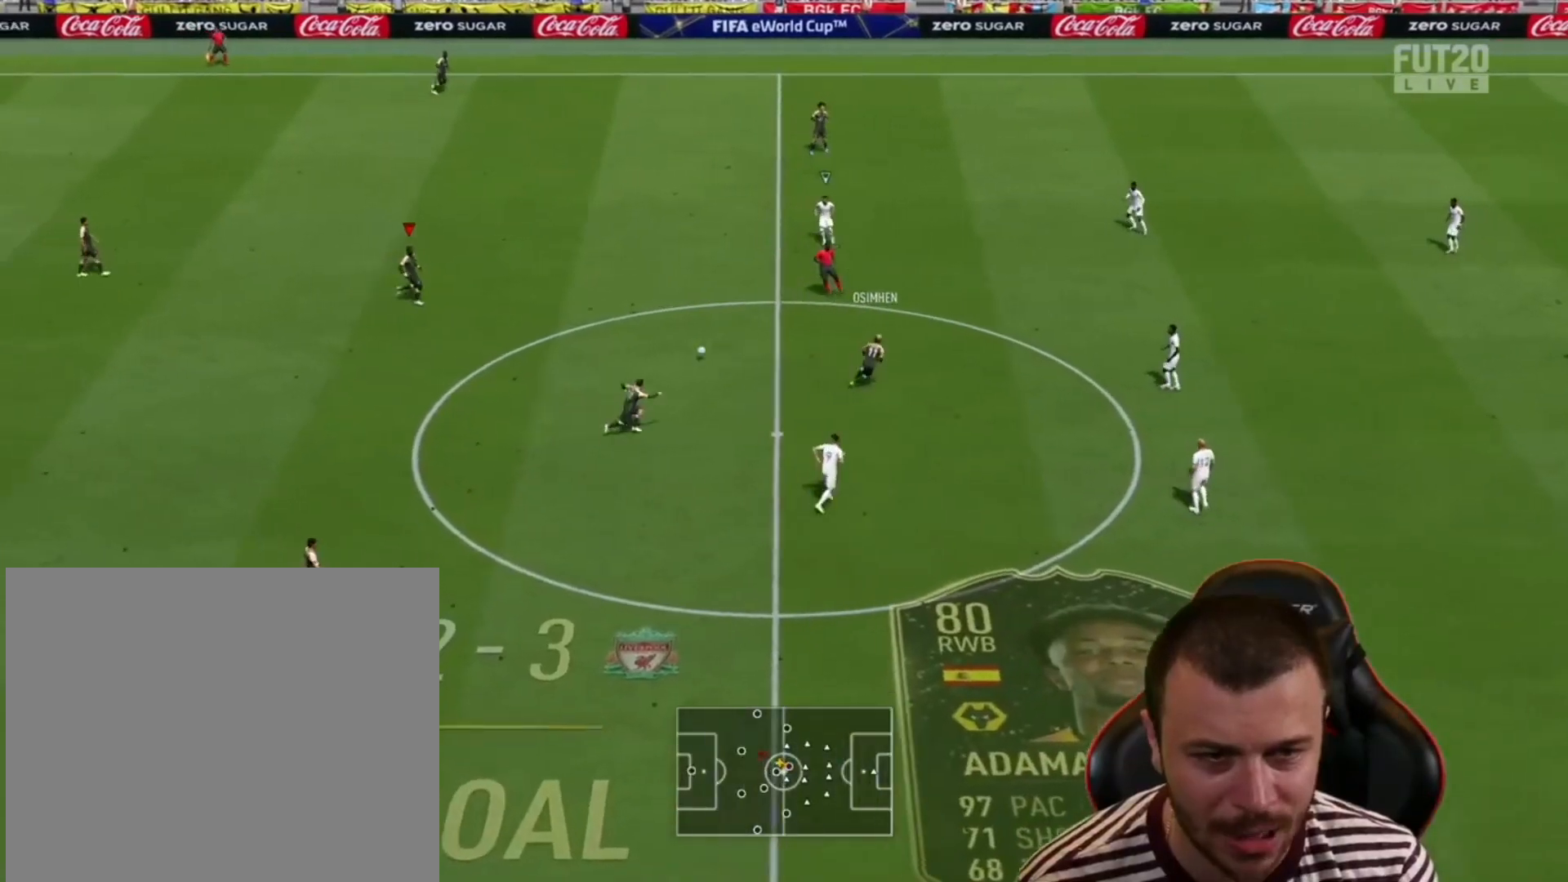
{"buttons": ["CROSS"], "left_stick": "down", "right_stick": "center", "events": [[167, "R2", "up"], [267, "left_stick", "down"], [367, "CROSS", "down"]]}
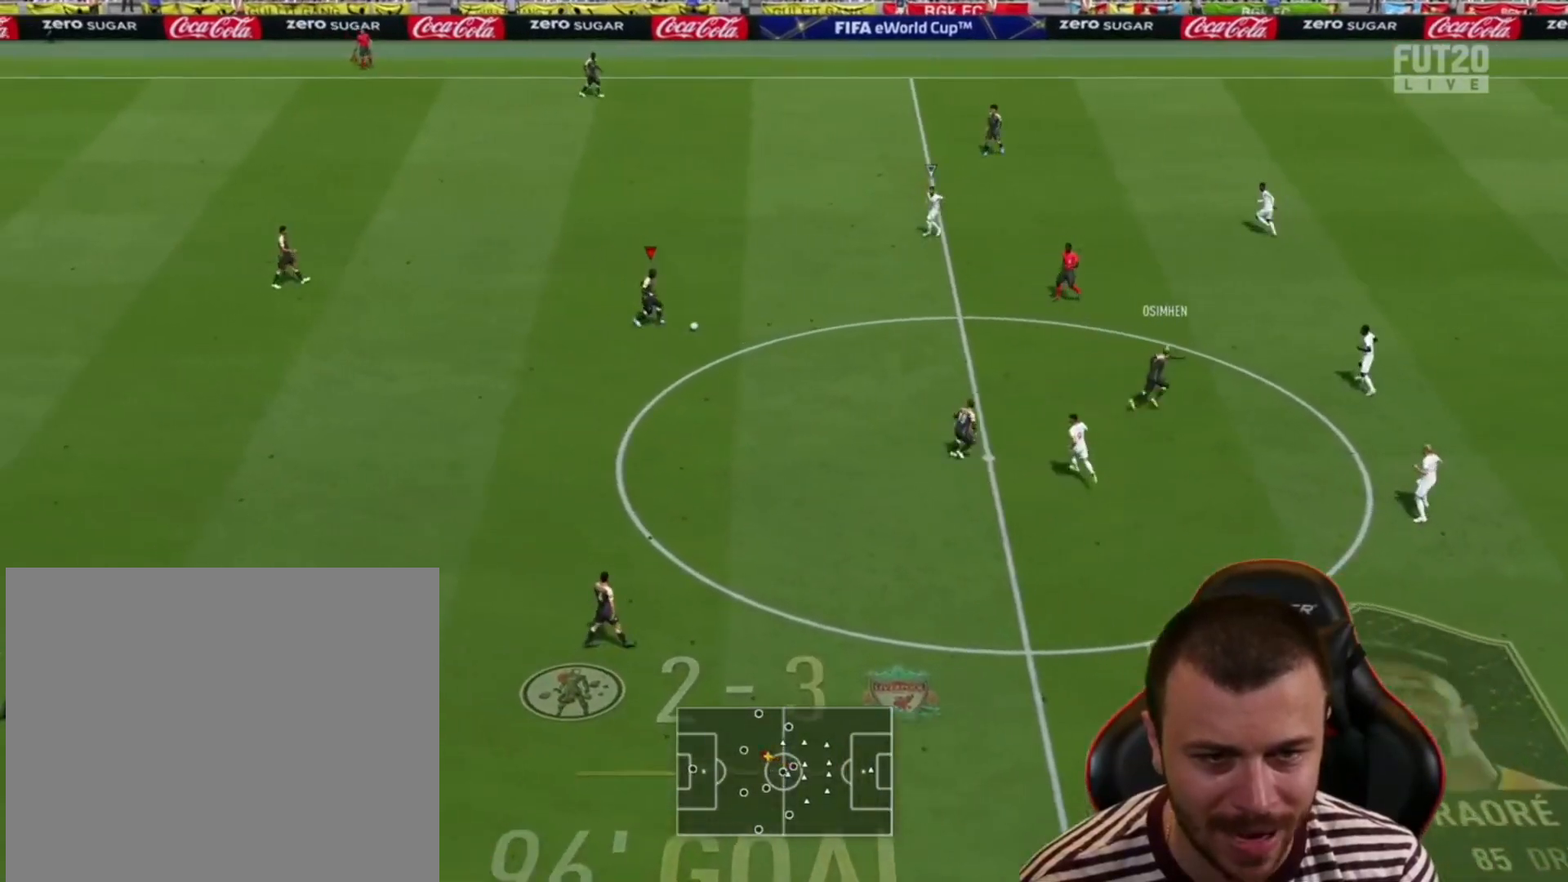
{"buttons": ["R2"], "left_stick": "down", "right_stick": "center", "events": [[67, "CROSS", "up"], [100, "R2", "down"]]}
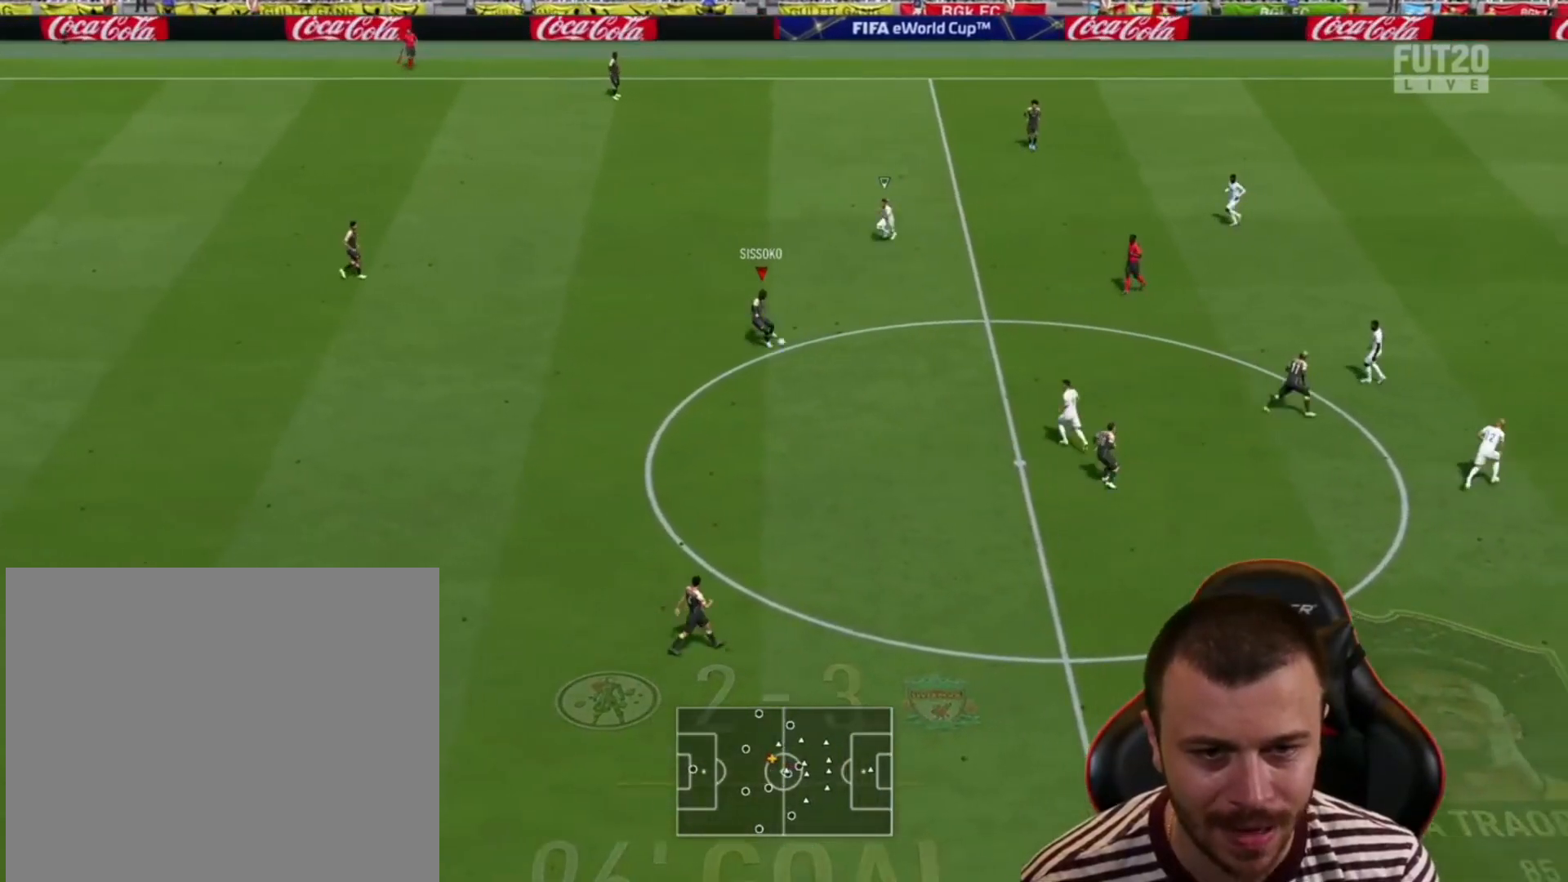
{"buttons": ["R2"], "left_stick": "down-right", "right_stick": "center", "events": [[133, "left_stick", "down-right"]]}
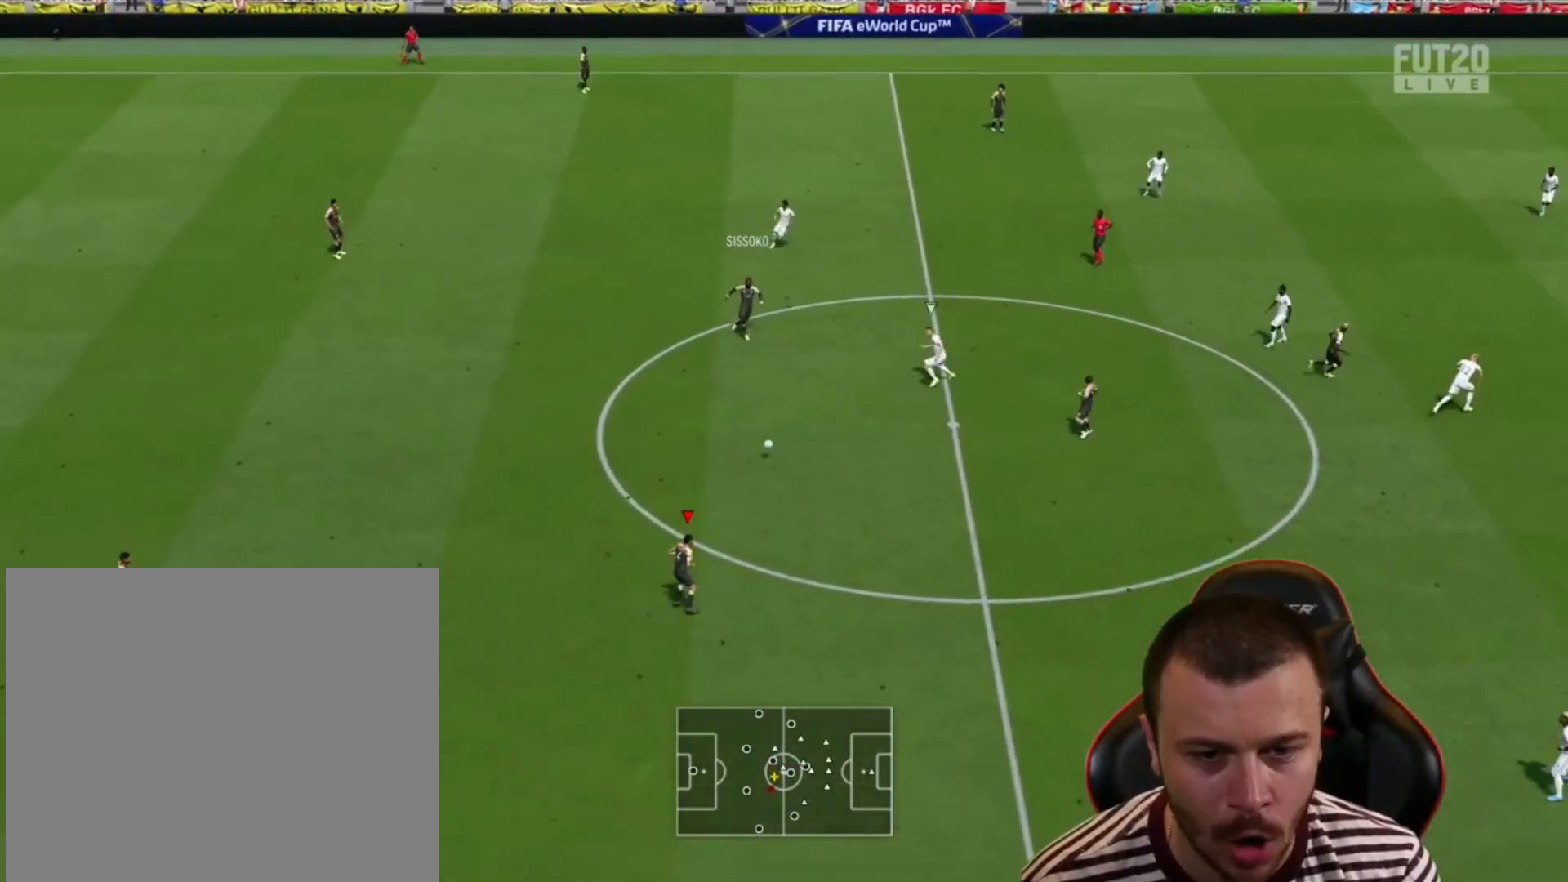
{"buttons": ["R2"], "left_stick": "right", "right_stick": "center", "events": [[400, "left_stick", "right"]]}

> _TASK TO CARRY OUT_
All lines holding the word "down" must be copied from the data.

> _RESPONSE TO THE EXERCISE_
{"buttons": ["CROSS"], "left_stick": "down", "right_stick": "center", "events": [[167, "R2", "up"], [267, "left_stick", "down"], [367, "CROSS", "down"]]}
{"buttons": ["R2"], "left_stick": "down", "right_stick": "center", "events": [[67, "CROSS", "up"], [100, "R2", "down"]]}
{"buttons": ["R2"], "left_stick": "down-right", "right_stick": "center", "events": [[133, "left_stick", "down-right"]]}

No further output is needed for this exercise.